Hoe effectief is Rituximab voor ITP?
Het gebruik van rituximab voor idiopathische trombocytopenische purpura (ITP) is relatief effectief, maar is geen eerstelijnsbehandeling. De meeste patiënten met ITP reageren positief op een splenectomie en hebben na de operatie geen verdere behandeling nodig. Rituximab voor ITP wordt alleen overwogen nadat een splenectomie geen positief effect heeft. Onderzoek toont aan dat ongeveer 30 tot 40 procent van de met het medicijn behandelde patiënten geen verdere behandeling behoeven. Het medicijn is redelijk veilig: slechts ongeveer 27,5 procent van de patiënten ondervindt bijwerkingen van de behandeling.
Studies uitgevoerd naar de effecten van rituximab voor ITP tonen aan dat tussen 30 en 40 procent van de patiënten geen verdere behandeling voor de aandoening nodig heeft. Ongeveer 60 procent van de patiënten heeft een eerste positieve reactie, maar sommige aandoeningen vereisen verdere aandacht. Deze resultaten betekenen dat rituximab voor ITP een mogelijke behandeling voor ITP is, maar het is zeker niet de meest ideale behandeling. Artsen kunnen ervoor kiezen om het medicijn te gebruiken, maar alleen nadat patiënten niet hebben gereageerd op andere behandelingsmethoden.
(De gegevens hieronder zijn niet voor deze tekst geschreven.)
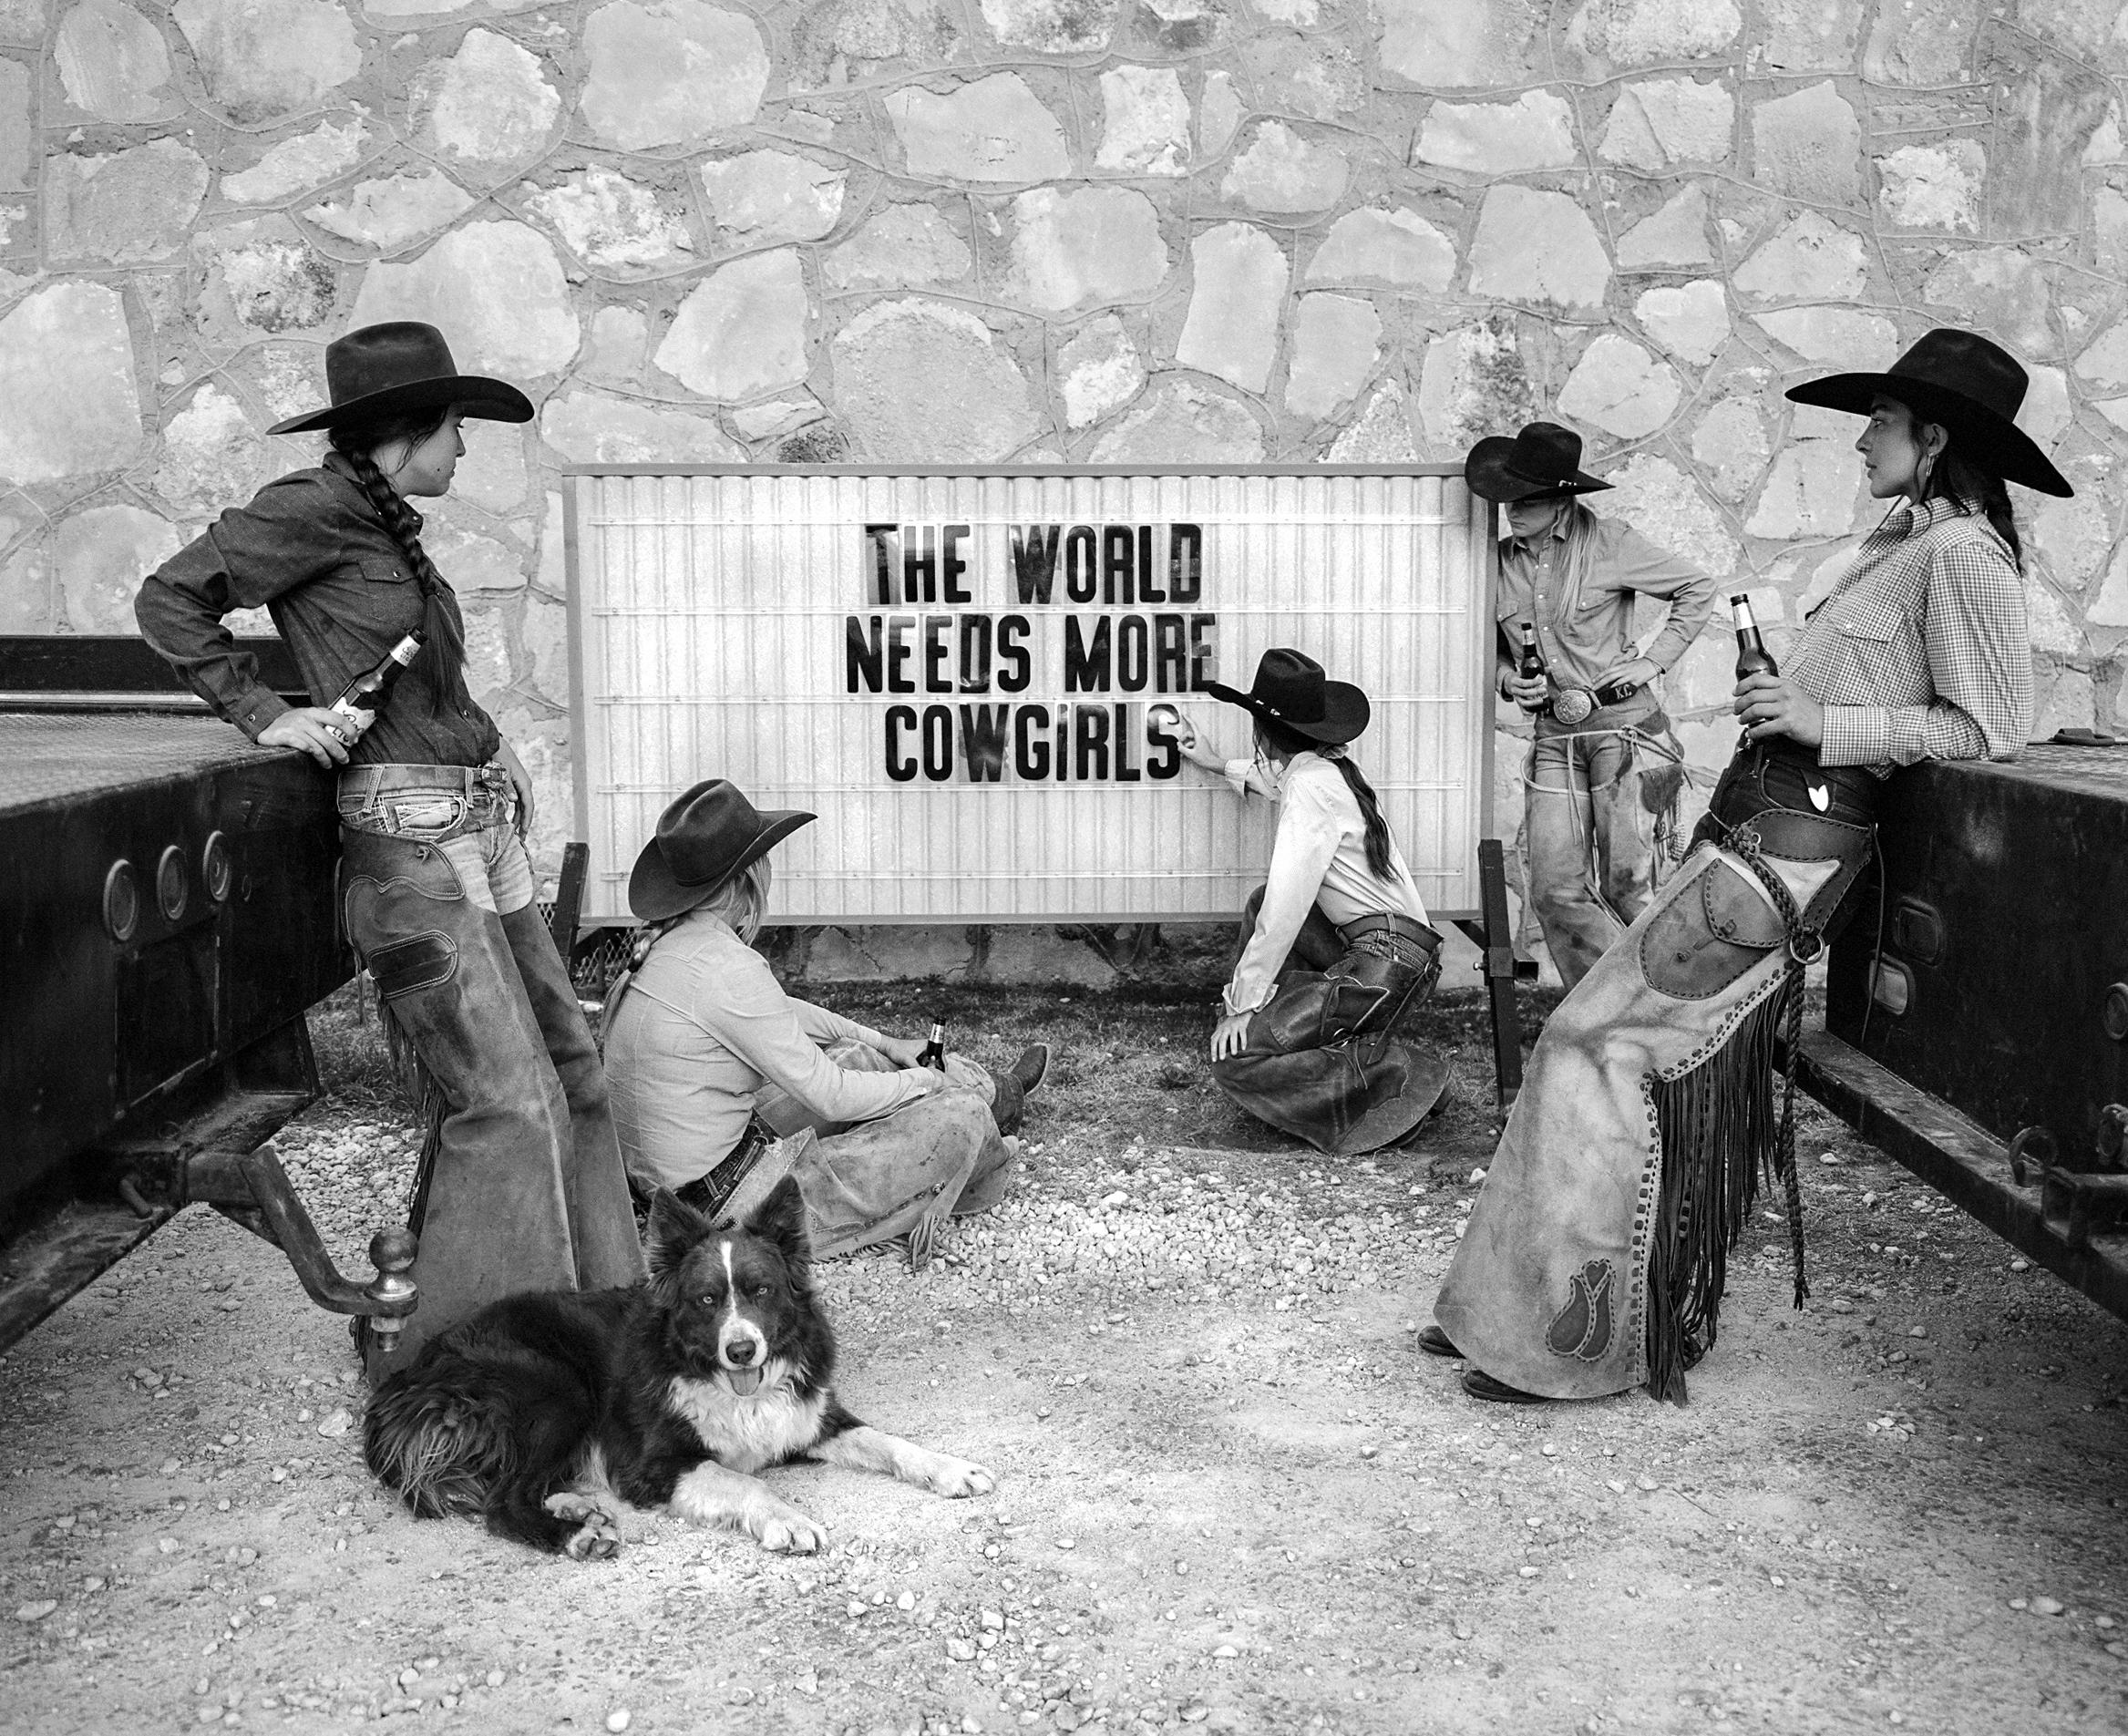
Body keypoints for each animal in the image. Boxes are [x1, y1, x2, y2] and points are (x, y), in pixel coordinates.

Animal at [365, 1174, 995, 1548]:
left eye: (761, 1291)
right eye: (707, 1300)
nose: (741, 1350)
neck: (724, 1383)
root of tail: (411, 1377)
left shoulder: (808, 1415)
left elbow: (886, 1441)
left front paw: (951, 1468)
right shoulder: (654, 1465)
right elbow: (740, 1481)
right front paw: (789, 1519)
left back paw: (577, 1508)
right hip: (558, 1387)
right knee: (502, 1501)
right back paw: (574, 1534)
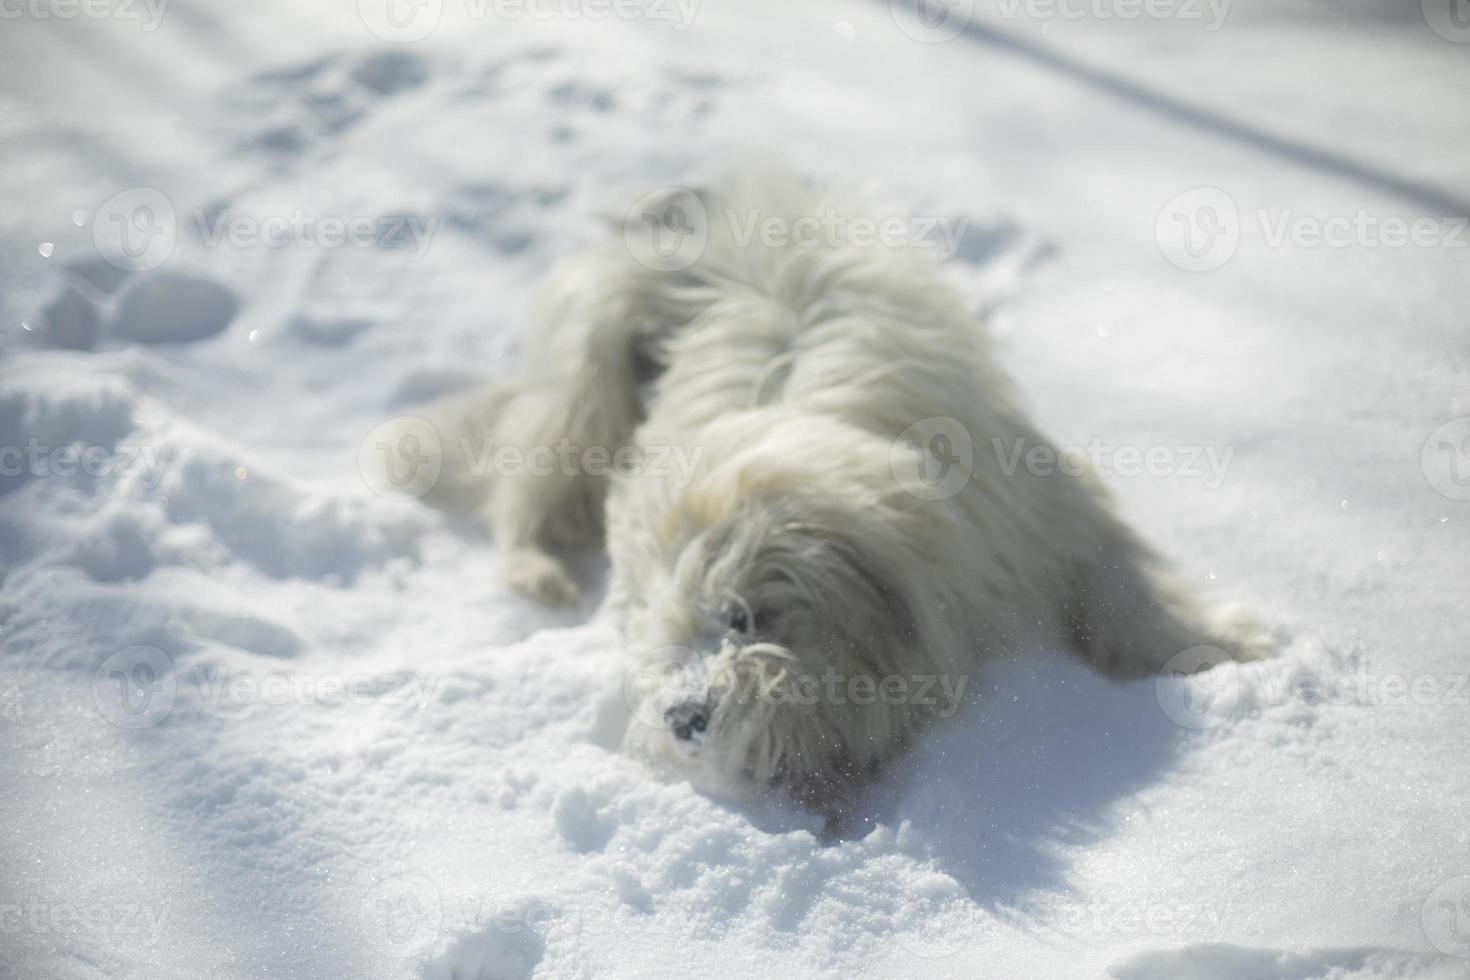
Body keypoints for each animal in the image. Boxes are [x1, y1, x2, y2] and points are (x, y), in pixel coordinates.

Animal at [411, 170, 1252, 811]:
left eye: (744, 616)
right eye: (669, 628)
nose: (683, 717)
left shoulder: (1035, 521)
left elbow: (1125, 588)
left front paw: (1229, 653)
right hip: (586, 374)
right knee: (526, 491)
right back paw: (542, 574)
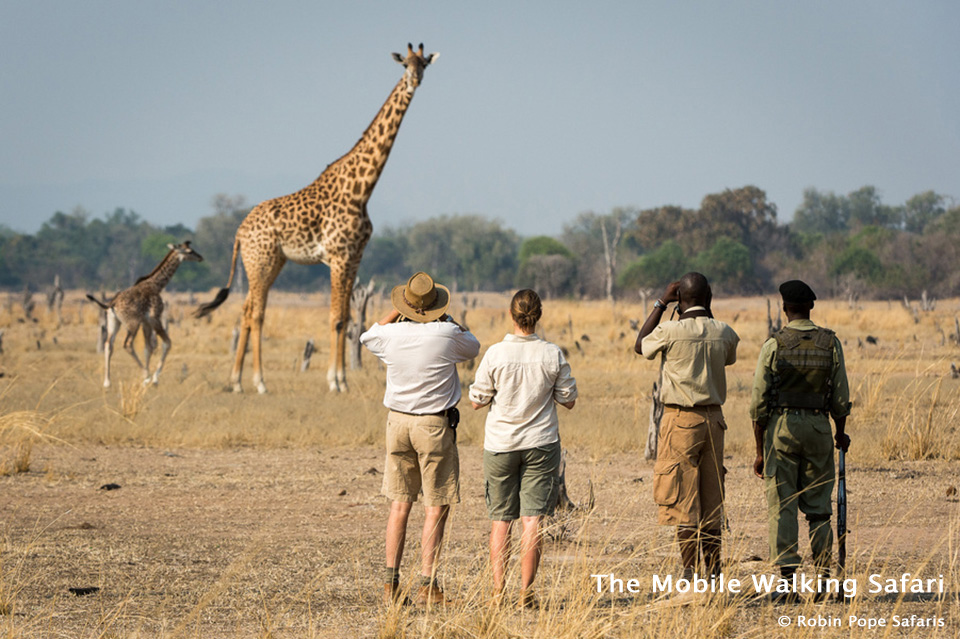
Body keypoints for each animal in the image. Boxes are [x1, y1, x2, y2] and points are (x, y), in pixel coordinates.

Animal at [89, 241, 203, 388]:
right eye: (189, 251)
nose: (200, 257)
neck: (156, 285)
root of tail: (112, 304)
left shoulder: (145, 322)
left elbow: (147, 348)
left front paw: (147, 380)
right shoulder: (155, 318)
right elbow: (167, 343)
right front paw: (153, 378)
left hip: (113, 322)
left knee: (108, 344)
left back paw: (107, 382)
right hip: (132, 323)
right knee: (127, 344)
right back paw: (145, 374)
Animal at [199, 43, 438, 396]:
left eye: (424, 64)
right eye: (404, 64)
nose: (414, 81)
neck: (362, 189)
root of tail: (239, 233)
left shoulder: (354, 257)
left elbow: (347, 317)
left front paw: (342, 379)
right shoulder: (338, 257)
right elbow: (336, 318)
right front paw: (335, 381)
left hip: (270, 263)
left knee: (245, 311)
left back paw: (236, 380)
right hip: (260, 262)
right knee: (256, 314)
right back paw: (259, 382)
Onderzoek naar de effecten van rituximab voor ITP heeft aangetoond dat het medicijn effectiever is bij jongere patiënten en bij patiënten die minder eerdere behandelingen hebben gekregen. Dit betekent dat het medicijn effectiever kan zijn als het als eerstelijnsbehandeling wordt gebruikt. Onderzoek naar de effecten ervan heeft echter niet hetzelfde aantal positieve reacties aangetoond als een splenectomie, dus het is onwaarschijnlijk dat het als eerstelijnsbehandeling wordt gebruikt. Artsen kunnen echter vaker besluiten om het medicijn te gebruiken bij de behandeling van jongere patiënten.
De veiligheid van het gebruik van rituximab voor ITP is onderzocht in klinische onderzoeken. Studies hebben aangetoond dat ongeveer 21 procent van de patiënten die het medicijn krijgen kleine bijwerkingen zullen hebben. De meeste van deze reacties treden op wanneer het medicijn voor het eerst wordt toegediend. Minder dan 4 procent van de patiënten ervaart ernstige reacties tijdens het gebruik van rituximab. Dood komt voor bij 2,5 procent van de patiënten die het medicijn gebruiken, volgens onderzoek.
Splenectomie is een veel effectievere behandeling dan rituximab voor ITP. De procedure heeft een consistente effectiviteit aangetoond bij ongeveer tweederde van de patiënten. De meeste artsen gebruiken splenectomie als eerstelijnsbehandeling voor ITP omdat de meeste patiënten na de procedure geen verdere behandeling nodig hebben. Het is ook veel langer gebruikt dan rituximab, dus het bewijs voor de effectiviteit ervan is betrouwbaarder. Een splenectomie is een volledige of gedeeltelijke verwijdering van de milt.